▸ 課題一覧:
A) 「テロ等準備罪」についての本文で、組織的犯罪集団という要件を加えたとする政府の説明に対し、話し手が挙げている問題点をすべて箇条書きにしてください。
B) 「テロ等準備罪」をめぐる本文を、最後の文の後から書き進めてください。

▸ 対象の本文:

● ● ● ● ● ● ●

率直にいうと、与党の中で採決の強行が遅れれば遅れるほど都議選に近づいて、都議選最優先の公明党が嫌がる。公明党は元来は都議選後に先送りを望んでいたんですけど、安倍首相の強い意向を受けた自民党の国対委員長が性犯罪の刑法改正を後回しにして「テロ等準備罪」を先にやると。こうなったからには公明党としては、自民党に付いていくしかないというところで、都議選からできるだけ離れた早い時期での採決をというのは公明党の希望でもある。

そんなことで与党は今、採決を急いでいるんだと思います。

3回廃案になった「共謀罪」と基本的には変わらない

基本的には、「話し合ったら罪になる」というのが昔反対されて3回廃案になった「共謀罪」と変わらないと思っています。

政府は組織的犯罪集団といった新しい要件を加えたので「共謀罪」のような危険はないんだと説明していますが、それを法文上きっちり限定する規定もありませんし、テロリズムの定義もない。組織的犯罪集団かどうかの判断は、捜査機関である警察に任されている。疑われた時点で一般人ではなくなるという構造もあります。

政府の考えている行動に反対したりとか、企業の原発推進に反対したりとか、いろいろ計画をする、相談をする、それが全部、組織的犯罪集団がやったと、警察が判断すれば介入できるという可能性があるので、大変心配しています。

● ● ● ● ● ● ●

[保存済みの行]

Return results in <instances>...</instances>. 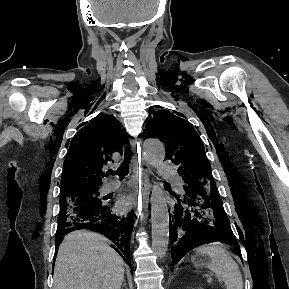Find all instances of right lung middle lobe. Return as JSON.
Segmentation results:
<instances>
[{
    "label": "right lung middle lobe",
    "mask_w": 289,
    "mask_h": 289,
    "mask_svg": "<svg viewBox=\"0 0 289 289\" xmlns=\"http://www.w3.org/2000/svg\"><path fill=\"white\" fill-rule=\"evenodd\" d=\"M103 202L99 197V189L62 195L60 198V214L58 224L65 222L77 213L90 211Z\"/></svg>",
    "instance_id": "1"
}]
</instances>
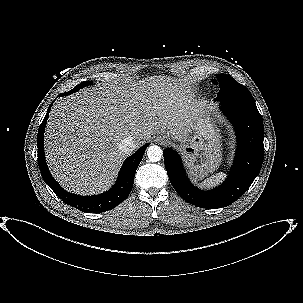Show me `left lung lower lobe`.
I'll return each instance as SVG.
<instances>
[{
    "label": "left lung lower lobe",
    "mask_w": 303,
    "mask_h": 303,
    "mask_svg": "<svg viewBox=\"0 0 303 303\" xmlns=\"http://www.w3.org/2000/svg\"><path fill=\"white\" fill-rule=\"evenodd\" d=\"M223 113L237 135V151L230 174L218 188L203 191L188 180L180 156L171 148L164 149V163L169 180L185 201L201 208L227 206L248 190L260 172L264 159V127L254 101L220 100Z\"/></svg>",
    "instance_id": "0a47b994"
}]
</instances>
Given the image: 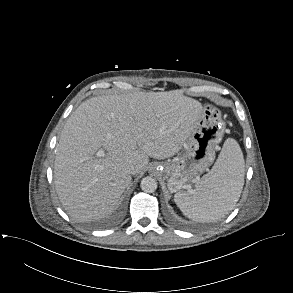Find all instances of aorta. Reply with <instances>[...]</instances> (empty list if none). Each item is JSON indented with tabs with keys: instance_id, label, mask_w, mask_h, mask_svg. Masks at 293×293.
<instances>
[{
	"instance_id": "762f6f07",
	"label": "aorta",
	"mask_w": 293,
	"mask_h": 293,
	"mask_svg": "<svg viewBox=\"0 0 293 293\" xmlns=\"http://www.w3.org/2000/svg\"><path fill=\"white\" fill-rule=\"evenodd\" d=\"M140 187L146 193H153L157 189V182L153 177L146 176L141 180Z\"/></svg>"
}]
</instances>
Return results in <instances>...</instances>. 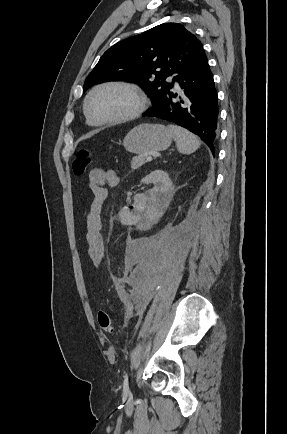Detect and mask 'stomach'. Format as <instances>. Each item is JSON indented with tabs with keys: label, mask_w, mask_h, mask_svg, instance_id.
Returning <instances> with one entry per match:
<instances>
[{
	"label": "stomach",
	"mask_w": 287,
	"mask_h": 434,
	"mask_svg": "<svg viewBox=\"0 0 287 434\" xmlns=\"http://www.w3.org/2000/svg\"><path fill=\"white\" fill-rule=\"evenodd\" d=\"M172 135L163 125L140 124L127 133L123 140L125 149L134 154L166 150Z\"/></svg>",
	"instance_id": "0dacf381"
}]
</instances>
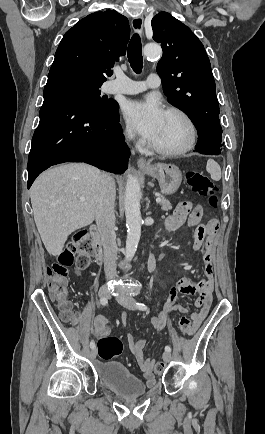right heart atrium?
Returning <instances> with one entry per match:
<instances>
[{
	"label": "right heart atrium",
	"mask_w": 265,
	"mask_h": 434,
	"mask_svg": "<svg viewBox=\"0 0 265 434\" xmlns=\"http://www.w3.org/2000/svg\"><path fill=\"white\" fill-rule=\"evenodd\" d=\"M122 138L118 142L120 148H130L132 145L131 141L142 143V138H139L138 132H124Z\"/></svg>",
	"instance_id": "d8ad5b80"
}]
</instances>
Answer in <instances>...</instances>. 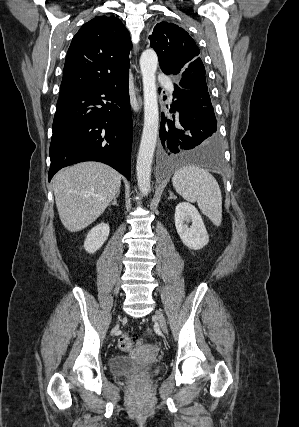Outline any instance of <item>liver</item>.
<instances>
[{
	"mask_svg": "<svg viewBox=\"0 0 299 427\" xmlns=\"http://www.w3.org/2000/svg\"><path fill=\"white\" fill-rule=\"evenodd\" d=\"M60 220L70 232L94 222L121 186V175L99 162H82L60 170L53 178Z\"/></svg>",
	"mask_w": 299,
	"mask_h": 427,
	"instance_id": "obj_1",
	"label": "liver"
}]
</instances>
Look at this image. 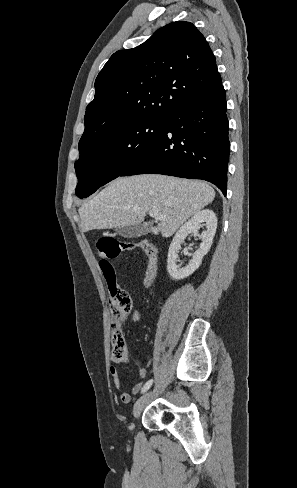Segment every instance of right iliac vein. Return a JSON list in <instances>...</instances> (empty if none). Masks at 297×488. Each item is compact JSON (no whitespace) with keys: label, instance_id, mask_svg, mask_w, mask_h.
I'll return each instance as SVG.
<instances>
[{"label":"right iliac vein","instance_id":"1","mask_svg":"<svg viewBox=\"0 0 297 488\" xmlns=\"http://www.w3.org/2000/svg\"><path fill=\"white\" fill-rule=\"evenodd\" d=\"M150 395H151V392L144 394L135 403V405L133 407V416L135 418H138L140 416V414L142 413L144 407L146 406V404L149 400Z\"/></svg>","mask_w":297,"mask_h":488}]
</instances>
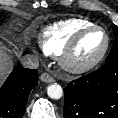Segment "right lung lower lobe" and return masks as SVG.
<instances>
[{
  "mask_svg": "<svg viewBox=\"0 0 118 118\" xmlns=\"http://www.w3.org/2000/svg\"><path fill=\"white\" fill-rule=\"evenodd\" d=\"M37 83V70H14L0 88V118H22L29 92Z\"/></svg>",
  "mask_w": 118,
  "mask_h": 118,
  "instance_id": "right-lung-lower-lobe-1",
  "label": "right lung lower lobe"
}]
</instances>
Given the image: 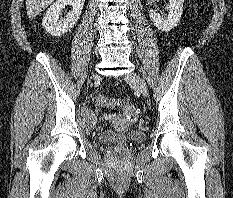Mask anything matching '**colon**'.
<instances>
[{"label":"colon","mask_w":233,"mask_h":198,"mask_svg":"<svg viewBox=\"0 0 233 198\" xmlns=\"http://www.w3.org/2000/svg\"><path fill=\"white\" fill-rule=\"evenodd\" d=\"M97 104L108 109L120 108L127 116H134L137 113L136 106L128 100L115 99L105 95L97 97Z\"/></svg>","instance_id":"colon-1"}]
</instances>
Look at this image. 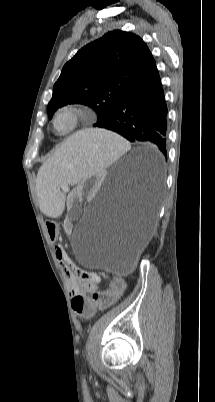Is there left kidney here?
Masks as SVG:
<instances>
[{
    "label": "left kidney",
    "instance_id": "left-kidney-1",
    "mask_svg": "<svg viewBox=\"0 0 215 402\" xmlns=\"http://www.w3.org/2000/svg\"><path fill=\"white\" fill-rule=\"evenodd\" d=\"M103 175L104 172L99 170L94 175H86L85 178L82 179V184H75L72 191L69 193V205H80L81 200H92L94 198V193L99 191L98 184L103 179ZM75 226L76 223L74 220L64 221L65 229H74Z\"/></svg>",
    "mask_w": 215,
    "mask_h": 402
}]
</instances>
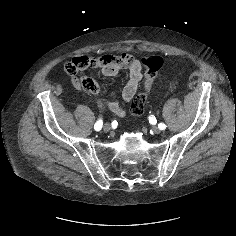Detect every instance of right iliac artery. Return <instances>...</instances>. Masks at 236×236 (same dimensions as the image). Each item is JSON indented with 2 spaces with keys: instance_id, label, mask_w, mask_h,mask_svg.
<instances>
[{
  "instance_id": "82829eb1",
  "label": "right iliac artery",
  "mask_w": 236,
  "mask_h": 236,
  "mask_svg": "<svg viewBox=\"0 0 236 236\" xmlns=\"http://www.w3.org/2000/svg\"><path fill=\"white\" fill-rule=\"evenodd\" d=\"M102 125H103V121L100 119V120H98V121L95 123L94 129H95L96 131H100L101 128H102Z\"/></svg>"
}]
</instances>
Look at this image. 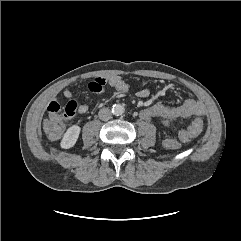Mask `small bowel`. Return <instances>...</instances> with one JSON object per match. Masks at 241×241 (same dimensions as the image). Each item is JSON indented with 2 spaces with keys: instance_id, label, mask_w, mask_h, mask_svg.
<instances>
[{
  "instance_id": "1",
  "label": "small bowel",
  "mask_w": 241,
  "mask_h": 241,
  "mask_svg": "<svg viewBox=\"0 0 241 241\" xmlns=\"http://www.w3.org/2000/svg\"><path fill=\"white\" fill-rule=\"evenodd\" d=\"M108 83L111 88H113L118 93H126L128 91V86L126 82L120 76H110L108 78ZM139 98H146L150 95V91L147 88L140 89L136 93ZM64 96L73 101L74 93L66 89L64 91ZM88 104L77 105V110L79 113H86L89 110ZM205 112L204 106L195 99H187L182 105L178 107L168 106L162 102H156L152 105L144 108L140 116L144 120H152L157 117H163L167 120L175 121L178 119H191L203 116ZM179 137L182 141H188L190 138L186 134V129L179 132Z\"/></svg>"
}]
</instances>
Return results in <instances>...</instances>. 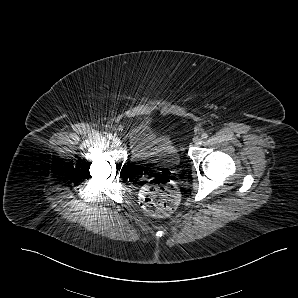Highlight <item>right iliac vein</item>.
I'll use <instances>...</instances> for the list:
<instances>
[{"label": "right iliac vein", "instance_id": "right-iliac-vein-1", "mask_svg": "<svg viewBox=\"0 0 298 298\" xmlns=\"http://www.w3.org/2000/svg\"><path fill=\"white\" fill-rule=\"evenodd\" d=\"M113 143L116 145V146H120L122 144L121 140L119 138H114L113 139Z\"/></svg>", "mask_w": 298, "mask_h": 298}]
</instances>
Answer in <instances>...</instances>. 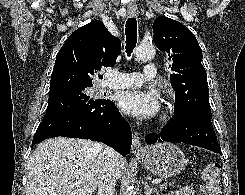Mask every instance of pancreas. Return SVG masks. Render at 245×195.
Returning <instances> with one entry per match:
<instances>
[{
  "instance_id": "cf45deb5",
  "label": "pancreas",
  "mask_w": 245,
  "mask_h": 195,
  "mask_svg": "<svg viewBox=\"0 0 245 195\" xmlns=\"http://www.w3.org/2000/svg\"><path fill=\"white\" fill-rule=\"evenodd\" d=\"M162 188L166 187V185H161Z\"/></svg>"
}]
</instances>
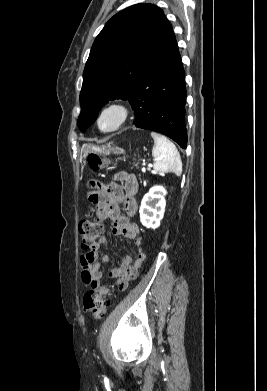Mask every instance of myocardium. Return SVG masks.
<instances>
[{
    "mask_svg": "<svg viewBox=\"0 0 267 391\" xmlns=\"http://www.w3.org/2000/svg\"><path fill=\"white\" fill-rule=\"evenodd\" d=\"M111 110L118 112L119 121H118L117 125L115 127H113L112 129L105 130L101 127V124H100L101 118L106 112L111 111ZM129 115H130V110H129V107L127 106V104H125L122 101H112V102L107 103L106 105H104L100 109V111L97 115V118H96V124H97L98 129L101 132L113 133V132L118 131L120 128H122L126 124L128 118H129Z\"/></svg>",
    "mask_w": 267,
    "mask_h": 391,
    "instance_id": "myocardium-1",
    "label": "myocardium"
}]
</instances>
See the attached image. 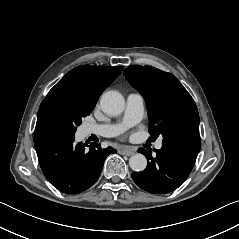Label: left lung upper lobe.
Segmentation results:
<instances>
[{
  "label": "left lung upper lobe",
  "mask_w": 239,
  "mask_h": 239,
  "mask_svg": "<svg viewBox=\"0 0 239 239\" xmlns=\"http://www.w3.org/2000/svg\"><path fill=\"white\" fill-rule=\"evenodd\" d=\"M127 80L144 97L150 120V139L181 132L199 133V114L194 100L178 79L150 66L132 65L124 70Z\"/></svg>",
  "instance_id": "obj_1"
}]
</instances>
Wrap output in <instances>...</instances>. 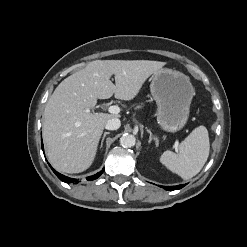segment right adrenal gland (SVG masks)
<instances>
[{
  "label": "right adrenal gland",
  "mask_w": 247,
  "mask_h": 247,
  "mask_svg": "<svg viewBox=\"0 0 247 247\" xmlns=\"http://www.w3.org/2000/svg\"><path fill=\"white\" fill-rule=\"evenodd\" d=\"M109 133H110V132H105V133L103 134V137H102V140H101V144H100V148H102L104 139H105L106 135H108Z\"/></svg>",
  "instance_id": "1"
}]
</instances>
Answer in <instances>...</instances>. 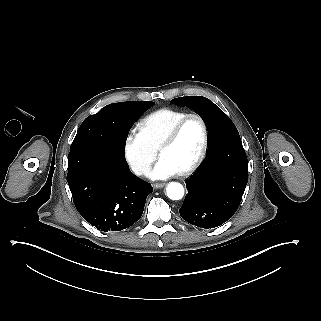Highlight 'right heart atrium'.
Returning a JSON list of instances; mask_svg holds the SVG:
<instances>
[{
  "mask_svg": "<svg viewBox=\"0 0 321 321\" xmlns=\"http://www.w3.org/2000/svg\"><path fill=\"white\" fill-rule=\"evenodd\" d=\"M124 158L136 176L148 174L154 160L152 144L138 128H132L125 136L123 143Z\"/></svg>",
  "mask_w": 321,
  "mask_h": 321,
  "instance_id": "right-heart-atrium-1",
  "label": "right heart atrium"
}]
</instances>
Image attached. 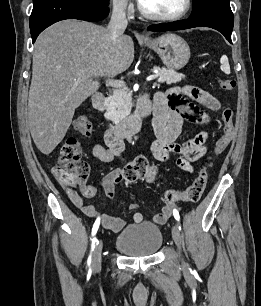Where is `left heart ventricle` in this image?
Listing matches in <instances>:
<instances>
[{"label":"left heart ventricle","mask_w":261,"mask_h":306,"mask_svg":"<svg viewBox=\"0 0 261 306\" xmlns=\"http://www.w3.org/2000/svg\"><path fill=\"white\" fill-rule=\"evenodd\" d=\"M185 0H140L145 9L162 15L178 13L184 6Z\"/></svg>","instance_id":"obj_1"}]
</instances>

● ● ● ● ● ● ●

▸ 課題ごとの解答:
A)
- 組織的犯罪集団を法文上きっちり限定する規定がない
- テロリズムの定義がない
- 組織的犯罪集団かどうかの判断が、捜査機関である警察に任されている
- 疑われた時点で一般人ではなくなるという構造がある

B)
テロ対策のはずなのにテロ対策になっていない

「テロ等準備罪」はそもそも、東京オリンピック・パラリンピックのために必要だとかテロが心配という流れがあるんですが、組織犯罪について過去十数年の犯罪情勢は日本は大きく改善されており、日本はやっぱり依然として世界でも治安のいい国だと思っています。その中で「テロがあるから」と感情的な恐怖をあおって、一般市民の動きを封じるための法案を作るというのは大変問題だと思います。

テロ対策に必要だというのも、私は嘘だと思っています。法案自体はテロ対策の目的になっていません。元々テロ対策っていう文言が当初の政府案にはなかったので、それでおかしいとの指摘を受けて「テロリズム集団」をつけたのだけれど、テロ自体の定義はありません。

今の法案がテロ対策だと安倍首相らは言うけれど、実質的にはきっちりしたテロ対策にはなっていない。現行法ではテロは防げないというのも、私たちは嘘だと思っています。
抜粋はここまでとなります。